_Brief:_
Excluding all pictures, please output the listing exactly.

_Input:_
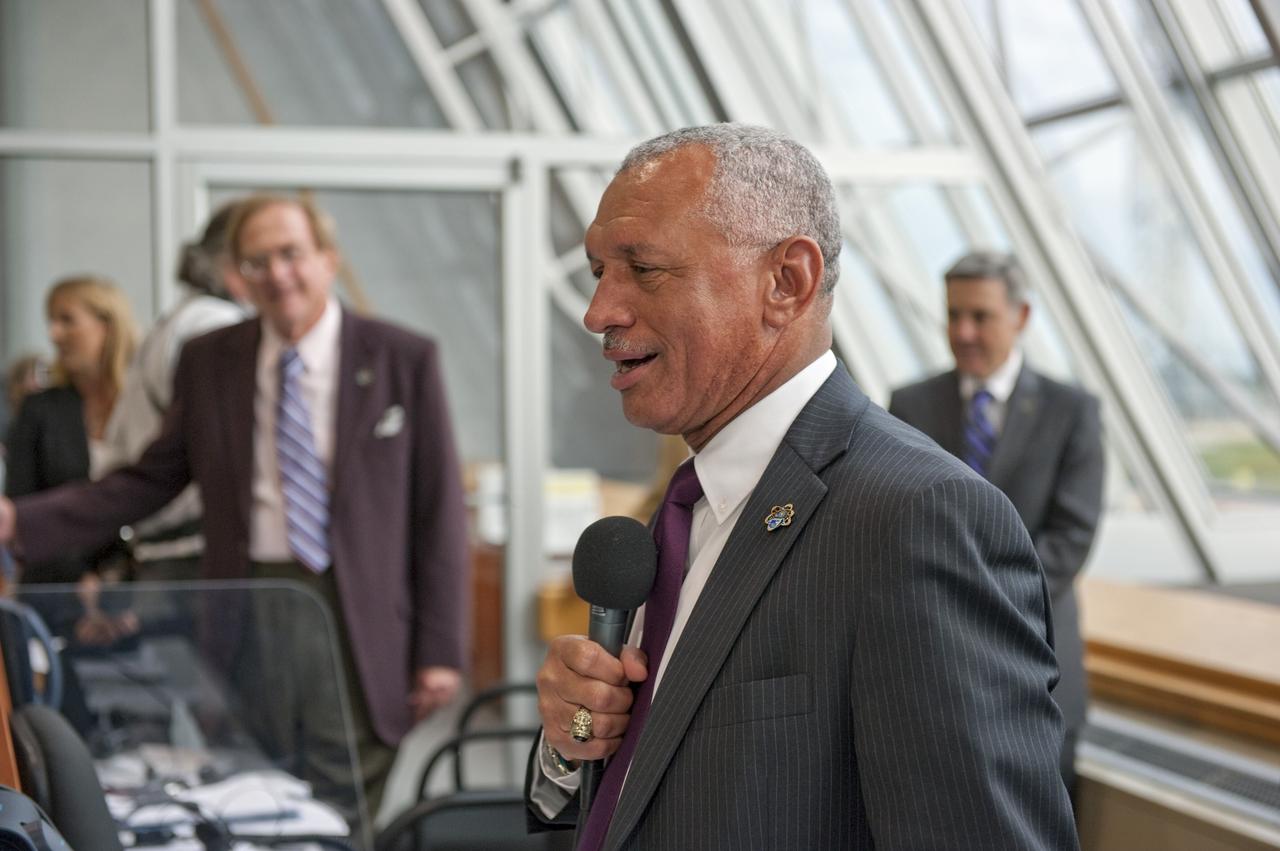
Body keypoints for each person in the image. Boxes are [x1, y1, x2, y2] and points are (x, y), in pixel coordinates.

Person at [525, 124, 1078, 850]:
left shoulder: (919, 518)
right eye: (600, 270)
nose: (601, 311)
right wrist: (572, 742)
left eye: (645, 269)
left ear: (787, 282)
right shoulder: (691, 505)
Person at [0, 195, 471, 823]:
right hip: (247, 602)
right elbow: (147, 481)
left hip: (357, 611)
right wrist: (17, 520)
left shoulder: (400, 358)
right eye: (257, 262)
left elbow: (438, 510)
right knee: (257, 792)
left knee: (345, 794)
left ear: (327, 260)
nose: (277, 275)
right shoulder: (212, 359)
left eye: (291, 255)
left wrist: (442, 649)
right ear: (235, 277)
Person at [888, 250, 1104, 803]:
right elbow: (896, 525)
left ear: (1021, 317)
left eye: (980, 316)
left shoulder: (1071, 411)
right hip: (935, 666)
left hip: (1038, 657)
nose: (963, 332)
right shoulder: (910, 405)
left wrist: (980, 597)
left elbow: (1071, 537)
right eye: (953, 315)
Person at [100, 201, 249, 584]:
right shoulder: (216, 326)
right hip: (191, 553)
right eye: (259, 258)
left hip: (164, 548)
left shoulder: (180, 319)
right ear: (228, 261)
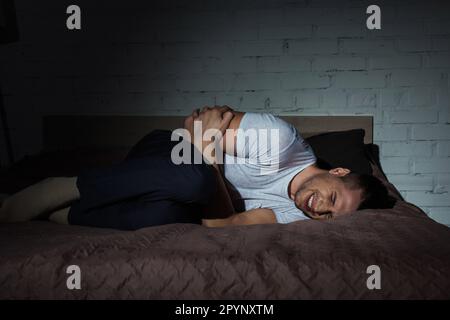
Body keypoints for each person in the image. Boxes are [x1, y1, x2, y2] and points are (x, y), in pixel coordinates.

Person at [0, 106, 395, 229]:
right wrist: (208, 173)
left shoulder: (300, 217)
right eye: (330, 198)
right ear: (339, 171)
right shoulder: (279, 141)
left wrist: (211, 174)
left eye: (329, 214)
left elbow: (221, 226)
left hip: (186, 190)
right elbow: (194, 127)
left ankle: (65, 214)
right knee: (192, 179)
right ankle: (65, 183)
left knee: (173, 217)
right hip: (166, 153)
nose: (319, 209)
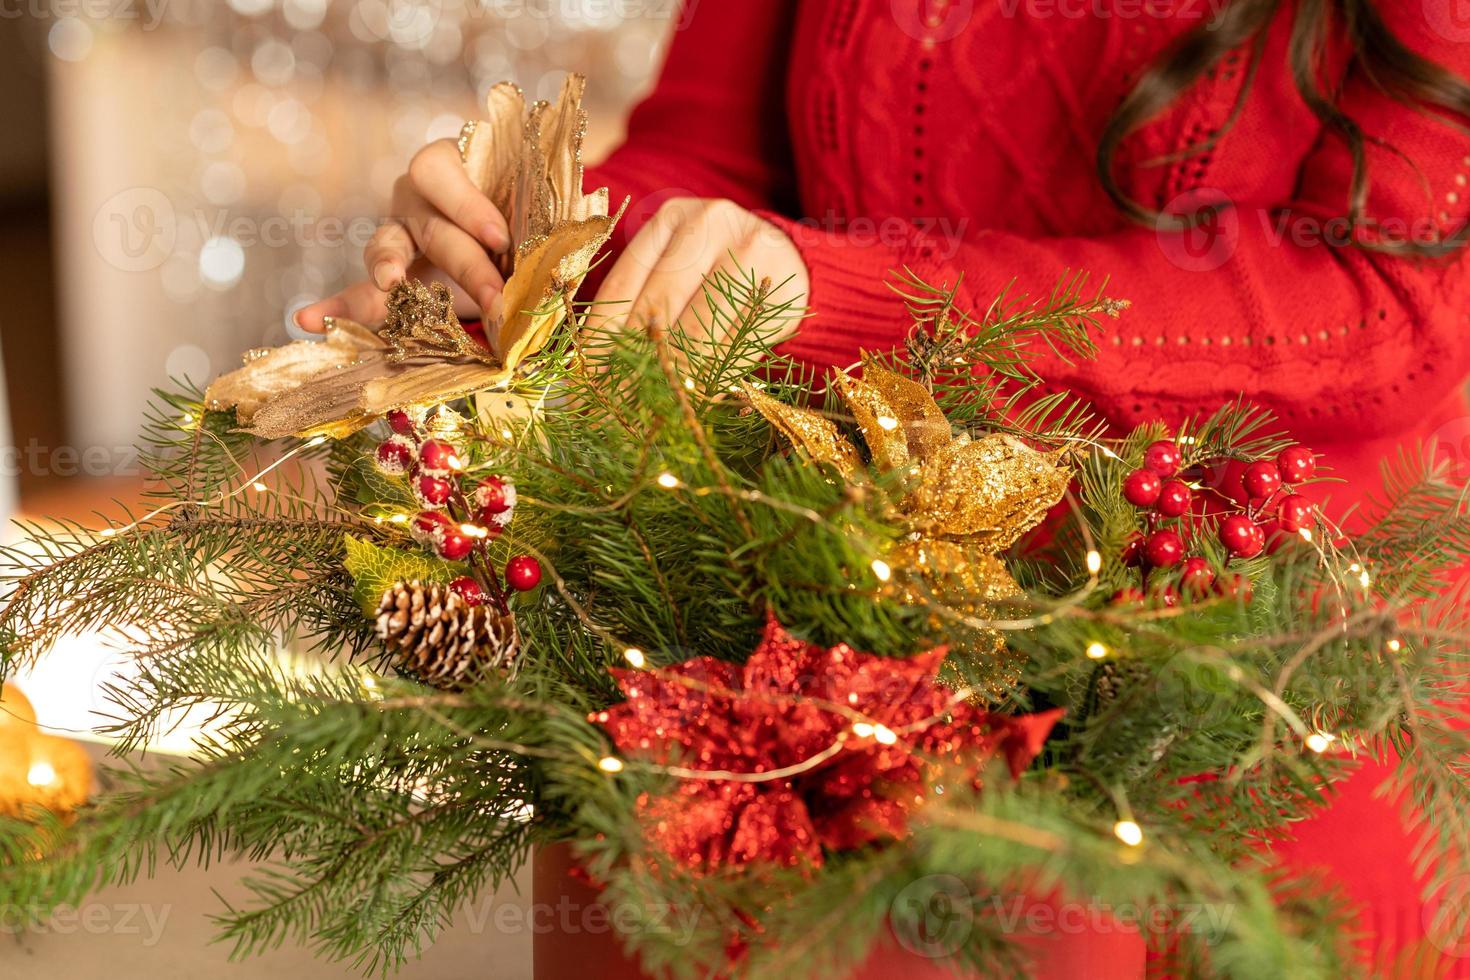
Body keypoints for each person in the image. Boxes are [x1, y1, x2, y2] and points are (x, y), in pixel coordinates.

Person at [298, 0, 1470, 970]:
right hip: (831, 632)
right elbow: (713, 153)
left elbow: (1392, 307)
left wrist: (851, 296)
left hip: (1249, 684)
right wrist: (520, 243)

_Written solution:_
Body keypoints for each person in the image. Boxes are [x1, y1, x2, y2] and points are (x, y), in pixel coordinates.

Person at [525, 124, 1078, 850]:
left shoulder: (919, 518)
right eye: (600, 270)
nose: (601, 311)
right wrist: (572, 742)
left eye: (645, 269)
left ear: (787, 282)
right shoulder: (691, 505)
Person at [0, 195, 471, 823]:
right hip: (247, 602)
right elbow: (147, 481)
left hip: (357, 611)
right wrist: (17, 520)
left shoulder: (400, 358)
right eye: (257, 262)
left elbow: (438, 510)
right knee: (257, 792)
left knee: (345, 794)
left ear: (327, 260)
nose: (277, 275)
right shoulder: (212, 359)
left eye: (291, 255)
left wrist: (442, 649)
right ear: (235, 277)
Person at [888, 250, 1104, 803]:
right elbow: (896, 525)
left ear: (1021, 317)
left eye: (980, 316)
left shoulder: (1071, 411)
right hip: (935, 666)
left hip: (1038, 657)
nose: (963, 332)
right shoulder: (910, 405)
left wrist: (980, 597)
left elbow: (1071, 537)
right eye: (953, 315)
Person at [100, 201, 249, 584]:
right shoulder: (216, 326)
right hip: (191, 553)
right eye: (259, 258)
left hip: (164, 548)
left shoulder: (180, 319)
right ear: (228, 261)
Body keypoints for each person in the image. Boxes are [x1, y1, x2, y2] and points are (x, y), in pixel coordinates.

Person at [0, 106, 395, 229]:
right wrist: (208, 173)
left shoulder: (300, 217)
right eye: (330, 198)
right ear: (339, 171)
right shoulder: (279, 141)
left wrist: (211, 174)
left eye: (329, 214)
left elbow: (221, 226)
left hip: (186, 190)
right elbow: (194, 127)
left ankle: (65, 214)
right knee: (192, 179)
right ankle: (65, 183)
left knee: (173, 217)
right hip: (166, 153)
nose: (319, 209)
Body keypoints for each person in the image. Boxes are [x1, y1, x2, y2] and points are (x, y), in pixel coordinates.

Person at [298, 0, 1470, 970]:
right hip: (831, 632)
right elbow: (713, 153)
left elbow: (1392, 307)
left wrist: (851, 296)
left hip: (1249, 684)
right wrist: (520, 243)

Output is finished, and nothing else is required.